**EXERCISE AIM**: Whatever the records say, give every one of them again exactly.

**DATA RECORDS**:
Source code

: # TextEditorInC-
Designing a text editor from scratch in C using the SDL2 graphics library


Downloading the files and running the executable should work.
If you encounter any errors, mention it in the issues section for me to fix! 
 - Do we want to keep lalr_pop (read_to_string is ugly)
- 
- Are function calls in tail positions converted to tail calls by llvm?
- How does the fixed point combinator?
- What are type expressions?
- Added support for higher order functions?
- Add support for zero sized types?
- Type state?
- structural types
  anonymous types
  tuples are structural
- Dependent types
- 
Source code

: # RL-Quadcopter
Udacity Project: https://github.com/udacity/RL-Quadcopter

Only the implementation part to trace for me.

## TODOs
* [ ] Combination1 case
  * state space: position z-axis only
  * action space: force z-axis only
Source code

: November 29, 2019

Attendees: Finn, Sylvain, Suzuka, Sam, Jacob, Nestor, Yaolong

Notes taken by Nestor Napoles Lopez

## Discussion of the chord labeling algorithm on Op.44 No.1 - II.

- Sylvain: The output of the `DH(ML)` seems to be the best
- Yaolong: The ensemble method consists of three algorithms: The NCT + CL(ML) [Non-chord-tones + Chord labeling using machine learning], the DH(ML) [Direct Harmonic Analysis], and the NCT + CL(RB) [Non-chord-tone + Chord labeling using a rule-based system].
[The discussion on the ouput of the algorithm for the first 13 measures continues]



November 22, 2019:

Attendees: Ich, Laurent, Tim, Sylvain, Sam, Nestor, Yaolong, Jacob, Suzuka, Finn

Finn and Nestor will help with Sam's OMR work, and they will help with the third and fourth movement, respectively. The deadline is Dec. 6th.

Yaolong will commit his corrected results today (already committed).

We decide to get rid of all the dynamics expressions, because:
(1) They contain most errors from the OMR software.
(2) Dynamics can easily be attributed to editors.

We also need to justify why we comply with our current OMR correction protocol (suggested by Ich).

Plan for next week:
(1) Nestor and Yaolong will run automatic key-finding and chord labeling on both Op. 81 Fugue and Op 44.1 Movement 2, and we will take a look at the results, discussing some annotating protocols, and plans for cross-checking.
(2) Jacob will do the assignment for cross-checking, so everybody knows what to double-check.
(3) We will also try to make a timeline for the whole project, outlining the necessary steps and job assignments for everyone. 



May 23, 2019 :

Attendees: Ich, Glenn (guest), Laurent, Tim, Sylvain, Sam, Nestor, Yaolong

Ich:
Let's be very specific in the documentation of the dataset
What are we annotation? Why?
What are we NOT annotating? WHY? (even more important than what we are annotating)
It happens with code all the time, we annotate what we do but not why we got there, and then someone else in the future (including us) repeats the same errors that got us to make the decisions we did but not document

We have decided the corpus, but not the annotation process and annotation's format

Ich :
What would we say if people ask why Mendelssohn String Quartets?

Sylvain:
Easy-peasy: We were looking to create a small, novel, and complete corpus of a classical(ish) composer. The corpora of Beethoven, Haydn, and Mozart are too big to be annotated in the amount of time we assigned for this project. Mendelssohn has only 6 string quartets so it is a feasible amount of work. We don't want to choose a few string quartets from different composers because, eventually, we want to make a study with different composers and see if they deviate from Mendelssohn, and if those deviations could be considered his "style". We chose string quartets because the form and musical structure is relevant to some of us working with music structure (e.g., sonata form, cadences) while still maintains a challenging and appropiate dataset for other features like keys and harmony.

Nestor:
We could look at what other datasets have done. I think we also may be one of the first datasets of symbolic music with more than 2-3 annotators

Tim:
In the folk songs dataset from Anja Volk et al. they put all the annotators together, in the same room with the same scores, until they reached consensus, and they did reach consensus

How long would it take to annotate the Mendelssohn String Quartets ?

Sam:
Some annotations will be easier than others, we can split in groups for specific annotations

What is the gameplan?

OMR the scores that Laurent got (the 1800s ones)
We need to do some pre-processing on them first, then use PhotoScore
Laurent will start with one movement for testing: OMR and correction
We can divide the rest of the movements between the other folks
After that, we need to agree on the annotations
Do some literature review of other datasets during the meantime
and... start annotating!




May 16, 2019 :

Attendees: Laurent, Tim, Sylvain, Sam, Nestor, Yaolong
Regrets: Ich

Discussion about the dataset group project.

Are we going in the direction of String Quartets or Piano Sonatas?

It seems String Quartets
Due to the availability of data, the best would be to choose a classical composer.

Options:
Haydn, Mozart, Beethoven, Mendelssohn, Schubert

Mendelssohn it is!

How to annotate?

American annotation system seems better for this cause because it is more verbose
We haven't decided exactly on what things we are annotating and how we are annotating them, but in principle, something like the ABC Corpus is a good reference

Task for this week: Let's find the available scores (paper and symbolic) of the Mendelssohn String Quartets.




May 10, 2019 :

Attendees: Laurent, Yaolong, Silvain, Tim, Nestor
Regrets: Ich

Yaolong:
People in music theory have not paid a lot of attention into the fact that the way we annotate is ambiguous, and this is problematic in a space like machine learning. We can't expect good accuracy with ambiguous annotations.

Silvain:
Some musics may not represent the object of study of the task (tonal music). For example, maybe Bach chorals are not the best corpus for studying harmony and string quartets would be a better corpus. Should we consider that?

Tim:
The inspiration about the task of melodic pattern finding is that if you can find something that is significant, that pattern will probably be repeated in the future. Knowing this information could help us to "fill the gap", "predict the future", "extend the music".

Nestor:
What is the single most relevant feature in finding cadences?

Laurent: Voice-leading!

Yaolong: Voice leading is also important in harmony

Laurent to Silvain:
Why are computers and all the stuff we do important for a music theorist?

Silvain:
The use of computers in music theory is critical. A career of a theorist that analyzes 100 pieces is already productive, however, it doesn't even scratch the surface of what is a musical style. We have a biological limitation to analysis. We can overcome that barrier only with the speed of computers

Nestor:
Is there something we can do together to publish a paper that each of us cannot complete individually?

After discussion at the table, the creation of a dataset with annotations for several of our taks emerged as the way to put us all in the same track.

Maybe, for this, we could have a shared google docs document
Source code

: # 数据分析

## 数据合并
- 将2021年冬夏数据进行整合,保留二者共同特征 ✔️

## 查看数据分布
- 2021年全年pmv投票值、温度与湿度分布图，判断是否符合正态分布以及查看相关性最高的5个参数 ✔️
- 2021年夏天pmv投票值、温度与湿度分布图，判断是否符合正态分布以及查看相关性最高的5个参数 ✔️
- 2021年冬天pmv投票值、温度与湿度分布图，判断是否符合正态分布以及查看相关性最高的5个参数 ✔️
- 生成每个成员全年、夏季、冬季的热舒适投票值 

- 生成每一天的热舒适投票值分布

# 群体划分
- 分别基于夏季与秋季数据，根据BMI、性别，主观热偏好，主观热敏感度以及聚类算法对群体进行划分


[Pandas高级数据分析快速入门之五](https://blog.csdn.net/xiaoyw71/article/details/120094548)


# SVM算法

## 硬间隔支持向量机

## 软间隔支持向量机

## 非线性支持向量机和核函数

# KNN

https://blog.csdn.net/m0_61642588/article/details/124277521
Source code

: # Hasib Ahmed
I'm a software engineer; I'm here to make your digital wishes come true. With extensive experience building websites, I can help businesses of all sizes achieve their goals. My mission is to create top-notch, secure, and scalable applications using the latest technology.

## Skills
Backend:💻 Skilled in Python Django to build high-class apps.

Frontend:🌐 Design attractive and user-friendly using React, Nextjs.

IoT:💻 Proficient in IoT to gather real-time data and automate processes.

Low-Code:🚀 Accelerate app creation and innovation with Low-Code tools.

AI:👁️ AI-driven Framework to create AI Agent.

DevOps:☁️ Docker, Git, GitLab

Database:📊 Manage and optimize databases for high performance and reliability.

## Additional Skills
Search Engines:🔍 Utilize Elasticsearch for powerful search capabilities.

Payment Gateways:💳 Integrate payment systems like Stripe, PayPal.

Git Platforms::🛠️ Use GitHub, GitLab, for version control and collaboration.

**RESULT**:
Source code

: # TextEditorInC-
Designing a text editor from scratch in C using the SDL2 graphics library


Downloading the files and running the executable should work.
If you encounter any errors, mention it in the issues section for me to fix! 
 - Do we want to keep lalr_pop (read_to_string is ugly)
- 
- Are function calls in tail positions converted to tail calls by llvm?
- How does the fixed point combinator?
- What are type expressions?
- Added support for higher order functions?
- Add support for zero sized types?
- Type state?
- structural types
  anonymous types
  tuples are structural
- Dependent types
- 
Source code

: # RL-Quadcopter
Udacity Project: https://github.com/udacity/RL-Quadcopter

Only the implementation part to trace for me.

## TODOs
* [ ] Combination1 case
  * state space: position z-axis only
  * action space: force z-axis only
Source code

: November 29, 2019

Attendees: Finn, Sylvain, Suzuka, Sam, Jacob, Nestor, Yaolong

Notes taken by Nestor Napoles Lopez

## Discussion of the chord labeling algorithm on Op.44 No.1 - II.

- Sylvain: The output of the `DH(ML)` seems to be the best
- Yaolong: The ensemble method consists of three algorithms: The NCT + CL(ML) [Non-chord-tones + Chord labeling using machine learning], the DH(ML) [Direct Harmonic Analysis], and the NCT + CL(RB) [Non-chord-tone + Chord labeling using a rule-based system].
[The discussion on the ouput of the algorithm for the first 13 measures continues]



November 22, 2019:

Attendees: Ich, Laurent, Tim, Sylvain, Sam, Nestor, Yaolong, Jacob, Suzuka, Finn

Finn and Nestor will help with Sam's OMR work, and they will help with the third and fourth movement, respectively. The deadline is Dec. 6th.

Yaolong will commit his corrected results today (already committed).

We decide to get rid of all the dynamics expressions, because:
(1) They contain most errors from the OMR software.
(2) Dynamics can easily be attributed to editors.

We also need to justify why we comply with our current OMR correction protocol (suggested by Ich).

Plan for next week:
(1) Nestor and Yaolong will run automatic key-finding and chord labeling on both Op. 81 Fugue and Op 44.1 Movement 2, and we will take a look at the results, discussing some annotating protocols, and plans for cross-checking.
(2) Jacob will do the assignment for cross-checking, so everybody knows what to double-check.
(3) We will also try to make a timeline for the whole project, outlining the necessary steps and job assignments for everyone. 



May 23, 2019 :

Attendees: Ich, Glenn (guest), Laurent, Tim, Sylvain, Sam, Nestor, Yaolong

Ich:
Let's be very specific in the documentation of the dataset
What are we annotation? Why?
What are we NOT annotating? WHY? (even more important than what we are annotating)
It happens with code all the time, we annotate what we do but not why we got there, and then someone else in the future (including us) repeats the same errors that got us to make the decisions we did but not document

We have decided the corpus, but not the annotation process and annotation's format

Ich :
What would we say if people ask why Mendelssohn String Quartets?

Sylvain:
Easy-peasy: We were looking to create a small, novel, and complete corpus of a classical(ish) composer. The corpora of Beethoven, Haydn, and Mozart are too big to be annotated in the amount of time we assigned for this project. Mendelssohn has only 6 string quartets so it is a feasible amount of work. We don't want to choose a few string quartets from different composers because, eventually, we want to make a study with different composers and see if they deviate from Mendelssohn, and if those deviations could be considered his "style". We chose string quartets because the form and musical structure is relevant to some of us working with music structure (e.g., sonata form, cadences) while still maintains a challenging and appropiate dataset for other features like keys and harmony.

Nestor:
We could look at what other datasets have done. I think we also may be one of the first datasets of symbolic music with more than 2-3 annotators

Tim:
In the folk songs dataset from Anja Volk et al. they put all the annotators together, in the same room with the same scores, until they reached consensus, and they did reach consensus

How long would it take to annotate the Mendelssohn String Quartets ?

Sam:
Some annotations will be easier than others, we can split in groups for specific annotations

What is the gameplan?

OMR the scores that Laurent got (the 1800s ones)
We need to do some pre-processing on them first, then use PhotoScore
Laurent will start with one movement for testing: OMR and correction
We can divide the rest of the movements between the other folks
After that, we need to agree on the annotations
Do some literature review of other datasets during the meantime
and... start annotating!




May 16, 2019 :

Attendees: Laurent, Tim, Sylvain, Sam, Nestor, Yaolong
Regrets: Ich

Discussion about the dataset group project.

Are we going in the direction of String Quartets or Piano Sonatas?

It seems String Quartets
Due to the availability of data, the best would be to choose a classical composer.

Options:
Haydn, Mozart, Beethoven, Mendelssohn, Schubert

Mendelssohn it is!

How to annotate?

American annotation system seems better for this cause because it is more verbose
We haven't decided exactly on what things we are annotating and how we are annotating them, but in principle, something like the ABC Corpus is a good reference

Task for this week: Let's find the available scores (paper and symbolic) of the Mendelssohn String Quartets.




May 10, 2019 :

Attendees: Laurent, Yaolong, Silvain, Tim, Nestor
Regrets: Ich

Yaolong:
People in music theory have not paid a lot of attention into the fact that the way we annotate is ambiguous, and this is problematic in a space like machine learning. We can't expect good accuracy with ambiguous annotations.

Silvain:
Some musics may not represent the object of study of the task (tonal music). For example, maybe Bach chorals are not the best corpus for studying harmony and string quartets would be a better corpus. Should we consider that?

Tim:
The inspiration about the task of melodic pattern finding is that if you can find something that is significant, that pattern will probably be repeated in the future. Knowing this information could help us to "fill the gap", "predict the future", "extend the music".

Nestor:
What is the single most relevant feature in finding cadences?

Laurent: Voice-leading!

Yaolong: Voice leading is also important in harmony

Laurent to Silvain:
Why are computers and all the stuff we do important for a music theorist?

Silvain:
The use of computers in music theory is critical. A career of a theorist that analyzes 100 pieces is already productive, however, it doesn't even scratch the surface of what is a musical style. We have a biological limitation to analysis. We can overcome that barrier only with the speed of computers

Nestor:
Is there something we can do together to publish a paper that each of us cannot complete individually?

After discussion at the table, the creation of a dataset with annotations for several of our taks emerged as the way to put us all in the same track.

Maybe, for this, we could have a shared google docs document
Source code

: # 数据分析

## 数据合并
- 将2021年冬夏数据进行整合,保留二者共同特征 ✔️

## 查看数据分布
- 2021年全年pmv投票值、温度与湿度分布图，判断是否符合正态分布以及查看相关性最高的5个参数 ✔️
- 2021年夏天pmv投票值、温度与湿度分布图，判断是否符合正态分布以及查看相关性最高的5个参数 ✔️
- 2021年冬天pmv投票值、温度与湿度分布图，判断是否符合正态分布以及查看相关性最高的5个参数 ✔️
- 生成每个成员全年、夏季、冬季的热舒适投票值 

- 生成每一天的热舒适投票值分布

# 群体划分
- 分别基于夏季与秋季数据，根据BMI、性别，主观热偏好，主观热敏感度以及聚类算法对群体进行划分


[Pandas高级数据分析快速入门之五](https://blog.csdn.net/xiaoyw71/article/details/120094548)


# SVM算法

## 硬间隔支持向量机

## 软间隔支持向量机

## 非线性支持向量机和核函数

# KNN

https://blog.csdn.net/m0_61642588/article/details/124277521
Source code

: # Hasib Ahmed
I'm a software engineer; I'm here to make your digital wishes come true. With extensive experience building websites, I can help businesses of all sizes achieve their goals. My mission is to create top-notch, secure, and scalable applications using the latest technology.

## Skills
Backend:💻 Skilled in Python Django to build high-class apps.

Frontend:🌐 Design attractive and user-friendly using React, Nextjs.

IoT:💻 Proficient in IoT to gather real-time data and automate processes.

Low-Code:🚀 Accelerate app creation and innovation with Low-Code tools.

AI:👁️ AI-driven Framework to create AI Agent.

DevOps:☁️ Docker, Git, GitLab

Database:📊 Manage and optimize databases for high performance and reliability.

## Additional Skills
Search Engines:🔍 Utilize Elasticsearch for powerful search capabilities.

Payment Gateways:💳 Integrate payment systems like Stripe, PayPal.

Git Platforms::🛠️ Use GitHub, GitLab, for version control and collaboration.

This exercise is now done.